(Goal of the exercise): Update the text of the entries below so that every "Hill's Science Plan" becomes "Hill's Science Diet", with everything else kept as it is. Leave the pictures out of your answer.

[Material provided]

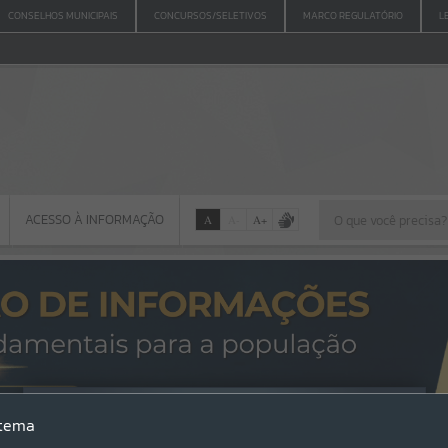
CONSELHOS MUNICIPAIS
CONCURSOS/SELETIVOS
MARCO REGULATÓRIO
L
ACESSO À INFORMAÇÃO
A
A
-
A
+
ACESSO À INFORMAÇÃO
Por favor, aguarde...
Erro
stema
SISTEMA
Gerenciamento do Sistema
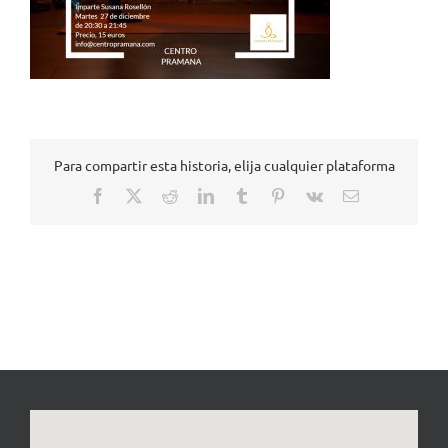
Para compartir esta historia, elija cualquier plataforma
Facebook
X
Reddit
LinkedIn
Tumblr
Pinterest
Vk
Correo
electrónico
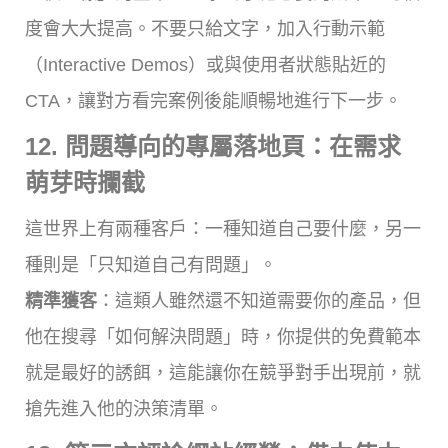
度會大大提高。不要只給文字，加入行動示範
（Interactive Demos）或與使用者狀態貼近的
CTA，讓對方看完案例後能順暢地進行下一步。
12. 問題導向的專屬落地頁：在需求
萌芽時攔截
這世界上有兩種客戶：一種知道自己要什麼，另一
種則是「只知道自己有問題」。
精準獲客
：這類人雖然還不知道需要你的產品，但
他在搜尋「如何解決問題」時，你提供的免費範本
就是最好的誘餌，這能讓你在競爭對手出現前，就
搶先進入他的決策清單。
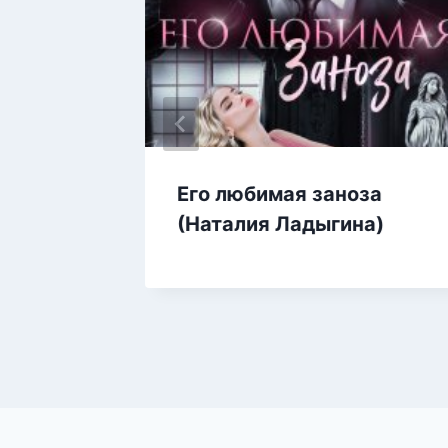
я.
Его любимая заноза
на
(Наталия Ладыгина)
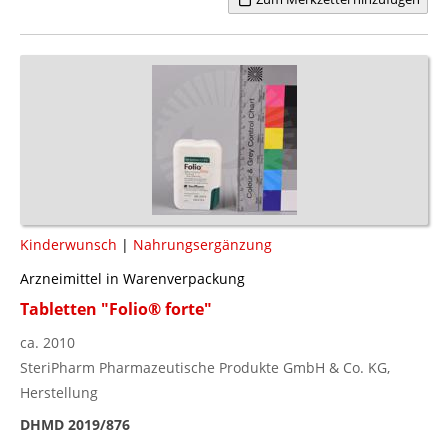
Kinderwunsch
|
Nahrungsergänzung
Arzneimittel in Warenverpackung
Tabletten "Folio® forte"
ca. 2010
SteriPharm Pharmazeutische Produkte GmbH & Co. KG,
Herstellung
DHMD 2019/876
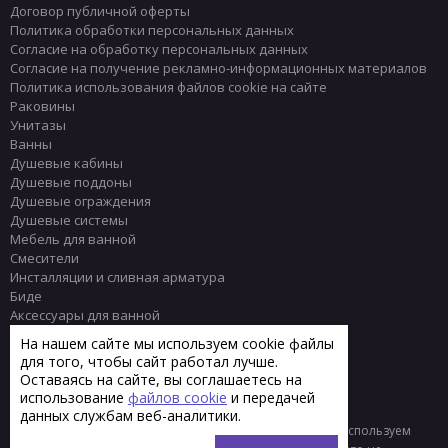
Договор публичной оферты
Политика обработки персональных данных
Согласие на обработку персональных данных
Согласие на получение рекламно-информационных материалов
Политика использования файлов cookie на сайте
Раковины
Унитазы
Ванны
Душевые кабины
Душевые поддоны
Душевые ограждения
Душевые системы
Мебель для ванной
Смесители
Инсталляции и сливная арматура
Биде
Аксессуары для ванной
Писсуары
На нашем сайте мы используем cookie файлы
Полотенцесушители
для того, чтобы сайт работал лучше.
Комплектующие
Оставаясь на сайте, вы соглашаетесь на
Плитка
использование
файлов cookie
и передачей
данных службам веб-аналитики.
© 2013 - 2026 Интернет-магазин сантехники Тренд
Мы используем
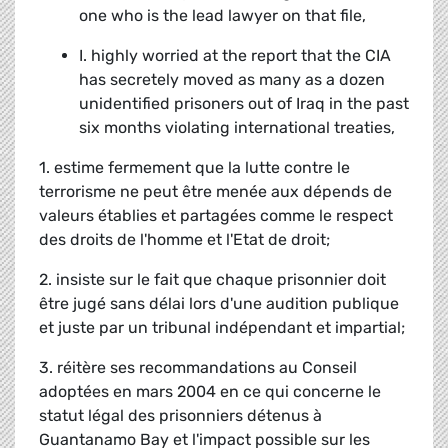
one who is the lead lawyer on that file,
I. highly worried at the report that the CIA
has secretely moved as many as a dozen
unidentified prisoners out of Iraq in the past
six months violating international treaties,
1. estime fermement que la lutte contre le
terrorisme ne peut être menée aux dépends de
valeurs établies et partagées comme le respect
des droits de l'homme et l'Etat de droit;
2. insiste sur le fait que chaque prisonnier doit
être jugé sans délai lors d'une audition publique
et juste par un tribunal indépendant et impartial;
3. réitère ses recommandations au Conseil
adoptées en mars 2004 en ce qui concerne le
statut légal des prisonniers détenus à
Guantanamo Bay et l'impact possible sur les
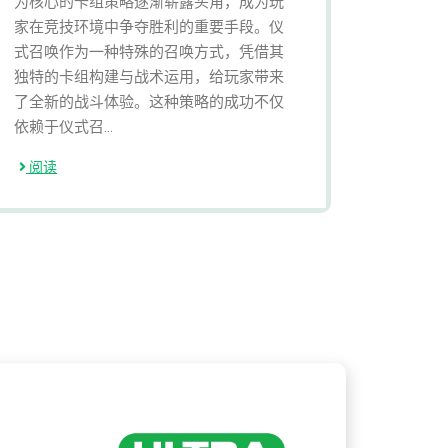
为核心的卡组策略逐渐崭露头角，成为玩
家在竞技环境中争夺胜利的重要手段。仪
式召唤作为一种特殊的召唤方式，凭借其
独特的卡组构建与战术运用，给玩家带来
了全新的战斗体验。这种策略的成功不仅
依赖于仪式召...
阅读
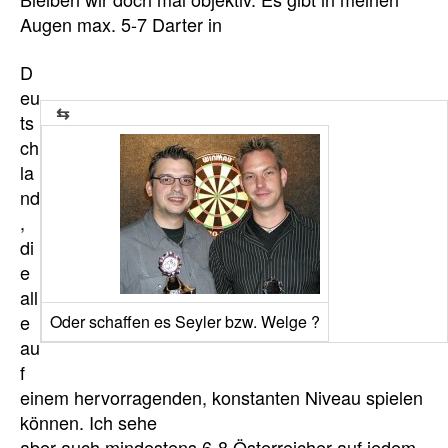
Augen max. 5-7 Darter in
D
eu
ts
ch
la
nd
,
di
e
all
e
Oder schaffen es Seyler bzw. Welge ?
au
f
einem hervorragenden, konstanten Niveau spielen
können. Ich sehe
aber auch mindestens 6-8 Österreicher auf jedem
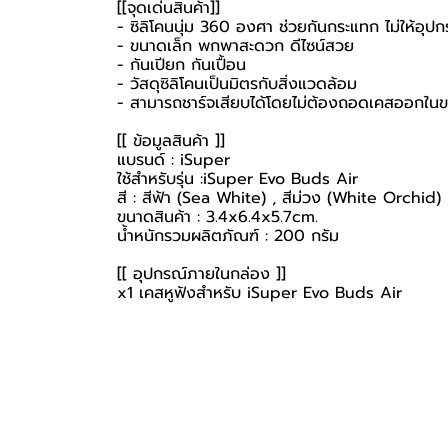
[[จุดเด่นสินค้า]]
- ซิลิโคนนุ่ม 360 องศา ช่วยกันกระแทก ไม่ให้อุป
- ขนาดเล็ก พกพาสะดวก ดีไซน์สวย
- กันเปียก กันเปื้อน
- วัสดุซิลิโคนเป็นมิตรกับสิ่งแวดล้อม
- สามารถชาร์จเสียบได้โดยไม่ต้องถอดเคสออกในขณ
[[ ข้อมูลสินค้า ]]
แบรนด์ : iSuper
ใช้สำหรับรุ่น :iSuper Evo Buds Air
สี : สีฟ้า (Sea White) , สีม่วง (White Orchid)
ขนาดสินค้า : 3.4x6.4x5.7cm.
น้ำหนักรวมผลิตภัณฑ์ : 200 กรัม
[[ อุปกรณ์ภายในกล่อง ]]
x1 เคสหูฟังสำหรับ iSuper Evo Buds Air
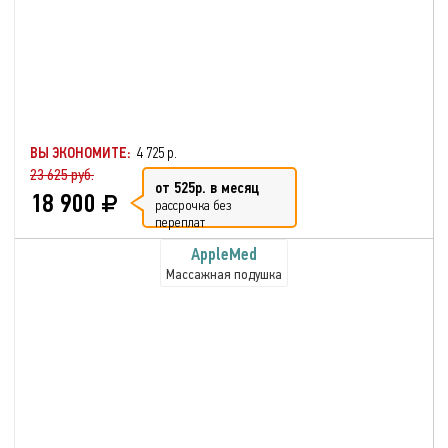
ВЫ ЭКОНОМИТЕ:
4 725 р.
23 625 руб.
от 525р. в месяц
18 900
рассрочка без
переплат
AppleMed
Массажная подушка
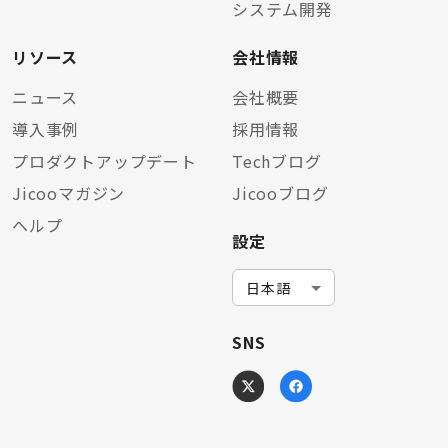
システム開発
リソース
会社情報
ニュース
会社概要
導入事例
採用情報
プロダクトアップデート
Techブログ
Jicooマガジン
Jicooブログ
ヘルプ
設定
SNS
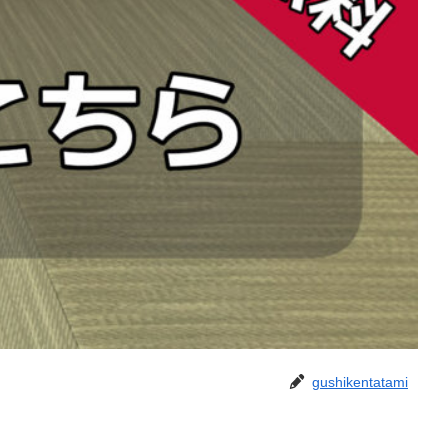
gushikentatami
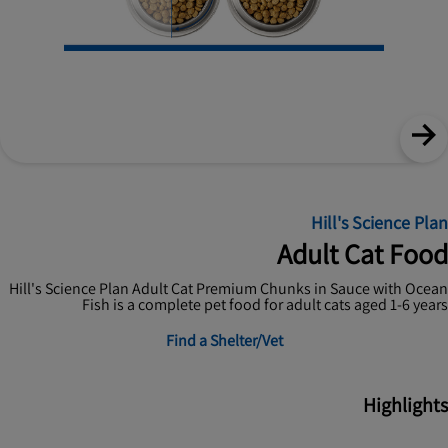
Hill's Science Plan
Adult Cat Food
Hill's Science Plan Adult Cat Premium Chunks in Sauce with Ocean
Fish is a complete pet food for adult cats aged 1-6 years
Find a Shelter/Vet
Highlights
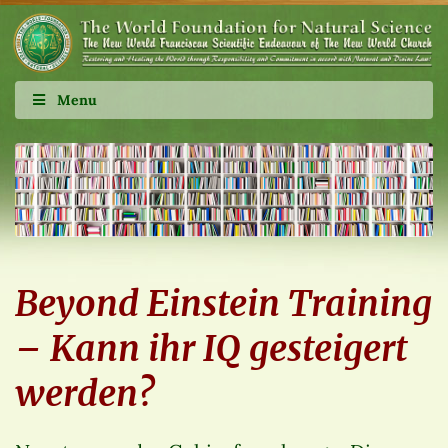
Menu
Beyond Einstein Training
– Kann ihr IQ gesteigert
werden?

[/Material provided]

(Completed task):
CONSELHOS MUNICIPAIS
CONCURSOS/SELETIVOS
MARCO REGULATÓRIO
L
ACESSO À INFORMAÇÃO
A
A
-
A
+
ACESSO À INFORMAÇÃO
Por favor, aguarde...
Erro
stema
SISTEMA
Gerenciamento do Sistema
Para compartir esta historia, elija cualquier plataforma
Facebook
X
Reddit
LinkedIn
Tumblr
Pinterest
Vk
Correo
electrónico
度會大大提高。不要只給文字，加入行動示範
（Interactive Demos）或與使用者狀態貼近的
CTA，讓對方看完案例後能順暢地進行下一步。
12. 問題導向的專屬落地頁：在需求
萌芽時攔截
這世界上有兩種客戶：一種知道自己要什麼，另一
種則是「只知道自己有問題」。
精準獲客
：這類人雖然還不知道需要你的產品，但
他在搜尋「如何解決問題」時，你提供的免費範本
就是最好的誘餌，這能讓你在競爭對手出現前，就
搶先進入他的決策清單。
я.
Его любимая заноза
на
(Наталия Ладыгина)
Kinderwunsch
|
Nahrungsergänzung
Arzneimittel in Warenverpackung
Tabletten "Folio® forte"
ca. 2010
SteriPharm Pharmazeutische Produkte GmbH & Co. KG,
Herstellung
DHMD 2019/876
Договор публичной оферты
Политика обработки персональных данных
Согласие на обработку персональных данных
Согласие на получение рекламно-информационных материалов
Политика использования файлов cookie на сайте
Раковины
Унитазы
Ванны
Душевые кабины
Душевые поддоны
Душевые ограждения
Душевые системы
Мебель для ванной
Смесители
Инсталляции и сливная арматура
Биде
Аксессуары для ванной
Писсуары
На нашем сайте мы используем cookie файлы
Полотенцесушители
для того, чтобы сайт работал лучше.
Комплектующие
Оставаясь на сайте, вы соглашаетесь на
Плитка
использование
файлов cookie
и передачей
данных службам веб-аналитики.
© 2013 - 2026 Интернет-магазин сантехники Тренд
Мы используем
one who is the lead lawyer on that file,
I. highly worried at the report that the CIA
has secretely moved as many as a dozen
unidentified prisoners out of Iraq in the past
six months violating international treaties,
1. estime fermement que la lutte contre le
terrorisme ne peut être menée aux dépends de
valeurs établies et partagées comme le respect
des droits de l'homme et l'Etat de droit;
2. insiste sur le fait que chaque prisonnier doit
être jugé sans délai lors d'une audition publique
et juste par un tribunal indépendant et impartial;
3. réitère ses recommandations au Conseil
adoptées en mars 2004 en ce qui concerne le
statut légal des prisonniers détenus à
Guantanamo Bay et l'impact possible sur les
为核心的卡组策略逐渐崭露头角，成为玩
家在竞技环境中争夺胜利的重要手段。仪
式召唤作为一种特殊的召唤方式，凭借其
独特的卡组构建与战术运用，给玩家带来
了全新的战斗体验。这种策略的成功不仅
依赖于仪式召...
阅读
Augen max. 5-7 Darter in
D
eu
ts
ch
la
nd
,
di
e
all
e
Oder schaffen es Seyler bzw. Welge ?
au
f
einem hervorragenden, konstanten Niveau spielen
können. Ich sehe
aber auch mindestens 6-8 Österreicher auf jedem
[[จุดเด่นสินค้า]]
- ซิลิโคนนุ่ม 360 องศา ช่วยกันกระแทก ไม่ให้อุป
- ขนาดเล็ก พกพาสะดวก ดีไซน์สวย
- กันเปียก กันเปื้อน
- วัสดุซิลิโคนเป็นมิตรกับสิ่งแวดล้อม
- สามารถชาร์จเสียบได้โดยไม่ต้องถอดเคสออกในขณ
[[ ข้อมูลสินค้า ]]
แบรนด์ : iSuper
ใช้สำหรับรุ่น :iSuper Evo Buds Air
สี : สีฟ้า (Sea White) , สีม่วง (White Orchid)
ขนาดสินค้า : 3.4x6.4x5.7cm.
น้ำหนักรวมผลิตภัณฑ์ : 200 กรัม
[[ อุปกรณ์ภายในกล่อง ]]
x1 เคสหูฟังสำหรับ iSuper Evo Buds Air
ВЫ ЭКОНОМИТЕ:
4 725 р.
23 625 руб.
от 525р. в месяц
18 900
рассрочка без
переплат
AppleMed
Массажная подушка
システム開発
リソース
会社情報
ニュース
会社概要
導入事例
採用情報
プロダクトアップデート
Techブログ
Jicooマガジン
Jicooブログ
ヘルプ
設定
SNS
gushikentatami
Hill's Science Diet
Adult Cat Food
Hill's Science Diet Adult Cat Premium Chunks in Sauce with Ocean
Fish is a complete pet food for adult cats aged 1-6 years
Find a Shelter/Vet
Highlights
Menu
Beyond Einstein Training
– Kann ihr IQ gesteigert
werden?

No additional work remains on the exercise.